PCI Non-Compliance Fees: How to Avoid Paying Unnecessary Fines

Just like other professionals, motorists and athletes pay fines for violating specific rules. The same goes for businesses that do online business. When companies process and collect payment details for credit cards and debit cards, there are a few rules they need to follow. If businesses break any of these rules, they are liable to pay penalties for the same.

Being a business owner, you must ensure that you understand PCI standards. All organizations that process and transmit credit card details need to consider PCI standards to avoid hefty penalties and fines. PCI non-compliance charges are monthly reminders to encourage companies to become PCI compliant.

In this post, we will talk about non-compliance fees and how you can avoid them.

What is a Non-Compliance Fee?

Non-compliance fee is an amount charged by payment processing accounting providers when a business fails to follow the rules of the (PCI DSS) Payment Card Industry Data Security Standards Council. The US credit card networks introduced this PCI DSS council outside the government’s bounds to implement data security policies within the industry. As a business, you need to ensure that you are meeting the predefined standards. If you fail to follow these rules, a specific charge will enter the picture to motivate you towards compliance.

In addition, the non-compliance fee may vary from $5,000 to $500,000 based on the circumstances. Now the question is – how can you avoid non-compliance fees? So, let’s discuss it now.

Analyze Your Current Compliance Level

As mentioned above, PCI non-compliance fees may vary depending on the merchant services providers liable for the account. Remember that your service provider will charge you a monthly fee regularly until your account becomes PCI compliant. To ignore costly penalties, you must look at where you stand with varying standards of compliance. When it comes to avoiding PCI non-compliance fees, here’s what you need to do.

The first step is to determine your merchant level. This level is calculated by the transactions you need to process during a specific period.
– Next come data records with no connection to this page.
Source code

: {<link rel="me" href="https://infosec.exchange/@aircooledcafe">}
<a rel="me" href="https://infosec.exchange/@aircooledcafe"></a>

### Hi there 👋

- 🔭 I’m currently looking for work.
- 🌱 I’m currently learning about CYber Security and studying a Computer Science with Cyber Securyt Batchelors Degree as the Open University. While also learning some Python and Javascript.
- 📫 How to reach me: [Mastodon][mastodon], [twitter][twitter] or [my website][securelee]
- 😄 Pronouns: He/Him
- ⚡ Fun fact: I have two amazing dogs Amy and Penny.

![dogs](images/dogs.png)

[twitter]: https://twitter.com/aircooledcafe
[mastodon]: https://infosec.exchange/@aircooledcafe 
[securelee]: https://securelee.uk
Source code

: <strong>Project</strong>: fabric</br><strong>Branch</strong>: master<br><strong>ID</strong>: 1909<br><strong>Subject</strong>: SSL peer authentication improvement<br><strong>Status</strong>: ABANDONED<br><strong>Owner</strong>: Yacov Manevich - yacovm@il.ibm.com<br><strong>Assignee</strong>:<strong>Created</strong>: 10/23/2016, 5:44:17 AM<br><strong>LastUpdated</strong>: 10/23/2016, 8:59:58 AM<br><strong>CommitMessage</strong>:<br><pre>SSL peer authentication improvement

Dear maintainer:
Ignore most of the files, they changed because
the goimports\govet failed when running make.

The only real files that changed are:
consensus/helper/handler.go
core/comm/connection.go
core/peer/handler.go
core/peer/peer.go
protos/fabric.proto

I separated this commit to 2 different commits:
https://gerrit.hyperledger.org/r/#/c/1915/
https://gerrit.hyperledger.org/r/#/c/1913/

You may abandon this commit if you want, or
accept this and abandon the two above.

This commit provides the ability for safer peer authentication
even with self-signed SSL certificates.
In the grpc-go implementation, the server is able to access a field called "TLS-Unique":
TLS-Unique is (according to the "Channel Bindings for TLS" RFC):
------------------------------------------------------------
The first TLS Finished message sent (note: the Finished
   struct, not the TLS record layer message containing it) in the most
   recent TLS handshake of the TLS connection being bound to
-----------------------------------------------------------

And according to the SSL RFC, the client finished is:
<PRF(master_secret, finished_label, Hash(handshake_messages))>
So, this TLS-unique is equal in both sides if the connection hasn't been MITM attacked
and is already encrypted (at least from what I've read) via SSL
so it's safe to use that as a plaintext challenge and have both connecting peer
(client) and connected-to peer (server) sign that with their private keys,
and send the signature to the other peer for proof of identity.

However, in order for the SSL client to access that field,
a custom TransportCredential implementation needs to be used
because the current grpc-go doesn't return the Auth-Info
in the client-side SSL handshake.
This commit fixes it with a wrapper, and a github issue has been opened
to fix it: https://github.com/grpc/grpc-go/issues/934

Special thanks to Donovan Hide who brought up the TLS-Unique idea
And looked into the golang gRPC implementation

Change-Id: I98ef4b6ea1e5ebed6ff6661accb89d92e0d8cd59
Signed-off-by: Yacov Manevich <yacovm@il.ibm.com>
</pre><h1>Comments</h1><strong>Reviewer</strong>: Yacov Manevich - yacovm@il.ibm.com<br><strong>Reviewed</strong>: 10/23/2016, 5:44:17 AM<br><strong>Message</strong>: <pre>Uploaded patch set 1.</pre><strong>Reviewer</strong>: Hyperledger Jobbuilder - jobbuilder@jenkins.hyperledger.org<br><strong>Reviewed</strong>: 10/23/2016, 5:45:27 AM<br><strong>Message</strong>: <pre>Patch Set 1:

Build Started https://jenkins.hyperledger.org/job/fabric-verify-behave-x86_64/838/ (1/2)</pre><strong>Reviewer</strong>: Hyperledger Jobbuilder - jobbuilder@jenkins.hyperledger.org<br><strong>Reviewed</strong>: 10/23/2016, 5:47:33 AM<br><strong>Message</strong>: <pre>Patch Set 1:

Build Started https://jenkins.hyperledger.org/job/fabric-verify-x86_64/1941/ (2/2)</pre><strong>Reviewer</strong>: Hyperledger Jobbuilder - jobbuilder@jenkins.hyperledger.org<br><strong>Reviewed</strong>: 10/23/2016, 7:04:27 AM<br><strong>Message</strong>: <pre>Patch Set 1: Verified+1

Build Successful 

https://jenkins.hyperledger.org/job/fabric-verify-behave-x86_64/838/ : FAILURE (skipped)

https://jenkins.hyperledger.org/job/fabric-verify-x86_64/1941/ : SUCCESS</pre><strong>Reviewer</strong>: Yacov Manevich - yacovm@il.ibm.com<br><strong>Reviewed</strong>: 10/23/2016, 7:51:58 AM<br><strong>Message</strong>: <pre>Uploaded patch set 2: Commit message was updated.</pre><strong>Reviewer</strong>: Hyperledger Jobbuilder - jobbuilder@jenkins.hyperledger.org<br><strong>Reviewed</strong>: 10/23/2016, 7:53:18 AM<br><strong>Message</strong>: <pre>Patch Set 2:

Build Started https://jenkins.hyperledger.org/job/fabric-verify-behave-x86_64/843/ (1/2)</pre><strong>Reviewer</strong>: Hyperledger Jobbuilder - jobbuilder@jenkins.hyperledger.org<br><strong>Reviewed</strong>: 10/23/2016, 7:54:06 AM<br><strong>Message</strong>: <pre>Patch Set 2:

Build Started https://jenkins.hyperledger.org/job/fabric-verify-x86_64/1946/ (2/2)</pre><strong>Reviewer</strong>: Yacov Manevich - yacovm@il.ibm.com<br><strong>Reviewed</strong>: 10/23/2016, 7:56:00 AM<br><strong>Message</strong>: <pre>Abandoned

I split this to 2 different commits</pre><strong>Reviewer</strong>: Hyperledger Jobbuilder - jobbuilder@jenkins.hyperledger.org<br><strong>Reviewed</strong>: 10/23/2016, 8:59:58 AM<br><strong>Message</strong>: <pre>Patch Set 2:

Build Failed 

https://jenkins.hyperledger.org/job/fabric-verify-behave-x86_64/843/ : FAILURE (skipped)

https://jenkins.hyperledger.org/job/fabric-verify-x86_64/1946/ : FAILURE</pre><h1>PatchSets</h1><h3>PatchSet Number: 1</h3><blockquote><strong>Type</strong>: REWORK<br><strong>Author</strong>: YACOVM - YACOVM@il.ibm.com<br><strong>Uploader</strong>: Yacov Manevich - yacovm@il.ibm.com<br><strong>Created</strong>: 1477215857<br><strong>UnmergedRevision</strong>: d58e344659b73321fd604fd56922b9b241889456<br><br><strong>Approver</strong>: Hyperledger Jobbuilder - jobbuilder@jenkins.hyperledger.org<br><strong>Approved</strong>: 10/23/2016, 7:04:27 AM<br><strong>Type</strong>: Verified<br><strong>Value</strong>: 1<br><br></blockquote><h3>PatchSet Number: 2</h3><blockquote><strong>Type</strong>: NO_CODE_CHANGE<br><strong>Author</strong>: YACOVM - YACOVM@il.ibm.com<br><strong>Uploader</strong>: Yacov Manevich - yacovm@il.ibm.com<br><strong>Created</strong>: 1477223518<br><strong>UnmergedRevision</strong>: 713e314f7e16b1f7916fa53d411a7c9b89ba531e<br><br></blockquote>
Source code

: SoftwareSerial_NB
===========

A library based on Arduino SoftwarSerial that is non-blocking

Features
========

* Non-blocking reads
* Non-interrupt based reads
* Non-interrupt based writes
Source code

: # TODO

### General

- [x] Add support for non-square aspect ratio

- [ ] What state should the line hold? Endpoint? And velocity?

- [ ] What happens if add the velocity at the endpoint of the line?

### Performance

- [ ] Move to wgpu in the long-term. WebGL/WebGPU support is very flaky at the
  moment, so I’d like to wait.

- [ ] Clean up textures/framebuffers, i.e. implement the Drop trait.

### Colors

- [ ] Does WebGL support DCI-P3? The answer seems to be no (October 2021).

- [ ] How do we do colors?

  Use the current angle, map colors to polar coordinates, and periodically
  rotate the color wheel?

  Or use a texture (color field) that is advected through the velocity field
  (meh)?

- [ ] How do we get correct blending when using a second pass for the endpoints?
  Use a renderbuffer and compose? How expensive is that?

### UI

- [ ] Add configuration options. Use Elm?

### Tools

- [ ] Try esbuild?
It’s essential to keep in mind that you could have varying merchant levels between credit card providers. For instance, MasterCard and Visa have varying criteria for assigning levels.

Once you determine your merchant level, you are allowed to pinpoint varying PCI validation requirements that suit your business. For most companies, being compliant with PCI standards needs establishing and optimizing a secure network, keeping a vulnerability management program, protecting cardholder data, implementing access control measures, monitoring & testing systems or networks, and keeping an information security policy.

To become PCI compliant, the PCI Security Standards Council has introduced some steps to security:

  1. Use approved entry devices only.
  2. Make use of validated payment software only.
  3. Avoid storing any sensitive or confidential data of cardholders on computers or paper.
  4. Implement a firewall on your PC, laptop, and network.
  5. Ensure your wireless router uses encryption and is password-protected.
  6. Keep a strong password – change default passwords on software and hardware.
  7. Check PCs and PIN entry devices regularly to ensure no one installed “skimming” devices and rogue software.
  8. Train your staff about security and protecting the sensitive data of cardholders.
  9. Follow the PCI Data Security Standard.

How to Avoid PCI Non-Compliance Fees

The primary goal behind the PCI non-compliance fines is to boost organizations to become PCI compliant. Whenever you see a non-compliance fine on your credit or debit card processing statement, consider calling your processor and asking them to remove it. If you want your merchant security provider to stop charging you non-compliance penalties, you will likely have to become PCI compliant.

Fortunately, getting compliant with PCI is often not as tricky as it seems. For retail businesses, compliance can be as straightforward as completing an SAQ (Self-Assessment Questionnaire). Whereas for eCommerce companies, compliance entails quarterly network scans along with a questionnaire.

To get rid of non-compliance fees, the most critical thing is to consult your merchant service provider to find out the issue that is leading to fines. They will tell you what you should do to validate PCI compliance. Once they describe the steps, follow them to update or change your compliance status. Besides, if you think you were not adequately notified or guided about non-compliance penalties, you are free to request a refund.

Select Your Merchant Services Provider Wisely

If you do not want to pay PCI non-compliance fees, ensure that the merchant services provider you are selecting is PCI compliant. Therefore, consider talking to your potential payment processor to confirm their PCI compliance. In addition, hiring the right merchant services provider may help you achieve and optimize full PCI compliance while preventing or neglecting unnecessary PCI non-compliance fees and saving you time.

If you are new to PCI compliance, you can go through online articles or talk to a professional for details. Overall, do your research properly and make sure the merchant service provider you choose is PCI compliant. Being PCI compliant can help you save lots of time and money – taking your business to the next level and offering a secure and improved experience to all customers.